Opinion
May 21, 1920.
Walter L. Glenney [ Bertrand L. Pettigrew with him on the brief], for the appellant.
Edwin D. Webb [ Frederick N. Van Zandt with him on the brief], for the respondents.
Present — JENKS, P.J., MILLS, RICH, BLACKMAR and KELLY, JJ.
These are two cases based upon the same accident, one for the plaintiff, the wife, to recover for personal injuries alleged to have been received by her through the negligence of both defendants; and the other by her husband. In each case a verdict was rendered in favor of the plaintiff against both defendants, for $1,000 in favor of the wife and $200 in favor of the husband. The two cases were tried together but a separate verdict was rendered in each. The defendant A.L. Guidone Son, Inc., has appealed in each case from the judgment entered, and in the first case from an order made at the Kings County Trial Term, denying the said defendant's motion for a new trial upon the minutes. The other defendant did not appeal.
The wife's action was brought to recover damages for personal injuries which she claimed to have sustained on the 28th of August, 1917, by being thrown down while stepping upon a temporary wooden stairway at the foot of the main stairway leading to the station of the defendant railroad company's elevated railroad at Twenty-fifth avenue and Eighty-sixth street, in the borough of Brooklyn, upon the claim that the said temporary stairway was insecure through the negligence of both defendants.

Dataset content:

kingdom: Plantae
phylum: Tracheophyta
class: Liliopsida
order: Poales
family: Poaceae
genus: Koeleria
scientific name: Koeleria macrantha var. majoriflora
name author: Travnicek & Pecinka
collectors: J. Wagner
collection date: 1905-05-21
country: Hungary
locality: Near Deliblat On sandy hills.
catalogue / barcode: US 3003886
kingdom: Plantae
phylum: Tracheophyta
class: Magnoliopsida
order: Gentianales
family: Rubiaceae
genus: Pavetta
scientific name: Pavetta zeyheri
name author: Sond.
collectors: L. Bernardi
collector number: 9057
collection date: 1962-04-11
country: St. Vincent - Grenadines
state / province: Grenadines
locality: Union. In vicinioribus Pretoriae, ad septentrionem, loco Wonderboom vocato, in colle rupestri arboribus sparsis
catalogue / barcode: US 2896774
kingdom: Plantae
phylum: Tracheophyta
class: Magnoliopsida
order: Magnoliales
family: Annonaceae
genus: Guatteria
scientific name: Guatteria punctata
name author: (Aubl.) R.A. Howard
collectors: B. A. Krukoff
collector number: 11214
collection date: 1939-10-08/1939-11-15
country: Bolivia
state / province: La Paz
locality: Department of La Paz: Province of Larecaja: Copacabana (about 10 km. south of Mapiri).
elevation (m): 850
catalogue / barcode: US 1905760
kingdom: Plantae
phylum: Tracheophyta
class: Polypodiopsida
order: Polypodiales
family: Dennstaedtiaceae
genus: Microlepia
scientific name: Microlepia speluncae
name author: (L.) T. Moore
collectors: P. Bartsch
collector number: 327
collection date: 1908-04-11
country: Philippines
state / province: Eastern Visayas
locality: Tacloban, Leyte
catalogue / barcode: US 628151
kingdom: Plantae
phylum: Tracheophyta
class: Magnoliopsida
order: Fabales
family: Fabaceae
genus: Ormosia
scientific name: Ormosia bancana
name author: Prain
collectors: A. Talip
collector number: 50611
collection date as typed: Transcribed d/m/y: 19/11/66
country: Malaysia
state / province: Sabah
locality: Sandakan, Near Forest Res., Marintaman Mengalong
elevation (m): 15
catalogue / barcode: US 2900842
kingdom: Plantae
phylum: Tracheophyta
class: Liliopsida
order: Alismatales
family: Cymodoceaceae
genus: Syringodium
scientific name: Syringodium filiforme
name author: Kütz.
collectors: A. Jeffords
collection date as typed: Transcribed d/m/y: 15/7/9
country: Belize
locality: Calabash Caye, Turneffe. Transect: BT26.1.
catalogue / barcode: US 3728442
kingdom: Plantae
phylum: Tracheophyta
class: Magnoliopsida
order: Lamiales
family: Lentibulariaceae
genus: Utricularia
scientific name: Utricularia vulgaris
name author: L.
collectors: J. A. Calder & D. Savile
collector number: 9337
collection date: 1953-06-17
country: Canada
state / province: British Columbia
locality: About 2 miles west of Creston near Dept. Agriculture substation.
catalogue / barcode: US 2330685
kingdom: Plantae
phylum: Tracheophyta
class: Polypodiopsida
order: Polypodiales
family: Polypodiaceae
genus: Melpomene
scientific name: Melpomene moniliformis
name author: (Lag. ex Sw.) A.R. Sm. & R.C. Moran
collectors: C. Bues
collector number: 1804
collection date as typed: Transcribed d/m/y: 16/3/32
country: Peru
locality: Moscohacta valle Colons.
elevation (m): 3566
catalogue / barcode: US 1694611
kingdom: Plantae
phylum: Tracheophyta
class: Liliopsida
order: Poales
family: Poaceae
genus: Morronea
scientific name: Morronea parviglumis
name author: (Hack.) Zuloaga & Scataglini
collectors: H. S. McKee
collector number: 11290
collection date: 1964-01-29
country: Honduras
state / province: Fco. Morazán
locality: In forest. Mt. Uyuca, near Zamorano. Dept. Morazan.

Problems to work on:
a - In the court opinion, condense the paragraph beginning "These are two cases based upon the same accident" into a short bulleted list that keeps its main facts.
b - Extract the records from their first line through the line holding "genus: Microlepia", inclusive, reproducing each line exactly.

Task responses:
a -
- Two cases arise from the same accident. The wife sues for personal injuries caused by the alleged negligence of both defendants, and her husband brings the other case.
- Both verdicts went to the plaintiffs against both defendants: $1,000 for the wife and $200 for the husband.
- The cases were tried together, with a separate verdict in each.
- A.L. Guidone Son, Inc. appealed the judgment in each case. In the first case it also appealed the Kings County Trial Term order denying its motion for a new trial upon the minutes.
- The other defendant did not appeal.

b -
kingdom: Plantae
phylum: Tracheophyta
class: Liliopsida
order: Poales
family: Poaceae
genus: Koeleria
scientific name: Koeleria macrantha var. majoriflora
name author: Travnicek & Pecinka
collectors: J. Wagner
collection date: 1905-05-21
country: Hungary
locality: Near Deliblat On sandy hills.
catalogue / barcode: US 3003886
kingdom: Plantae
phylum: Tracheophyta
class: Magnoliopsida
order: Gentianales
family: Rubiaceae
genus: Pavetta
scientific name: Pavetta zeyheri
name author: Sond.
collectors: L. Bernardi
collector number: 9057
collection date: 1962-04-11
country: St. Vincent - Grenadines
state / province: Grenadines
locality: Union. In vicinioribus Pretoriae, ad septentrionem, loco Wonderboom vocato, in colle rupestri arboribus sparsis
catalogue / barcode: US 2896774
kingdom: Plantae
phylum: Tracheophyta
class: Magnoliopsida
order: Magnoliales
family: Annonaceae
genus: Guatteria
scientific name: Guatteria punctata
name author: (Aubl.) R.A. Howard
collectors: B. A. Krukoff
collector number: 11214
collection date: 1939-10-08/1939-11-15
country: Bolivia
state / province: La Paz
locality: Department of La Paz: Province of Larecaja: Copacabana (about 10 km. south of Mapiri).
elevation (m): 850
catalogue / barcode: US 1905760
kingdom: Plantae
phylum: Tracheophyta
class: Polypodiopsida
order: Polypodiales
family: Dennstaedtiaceae
genus: Microlepia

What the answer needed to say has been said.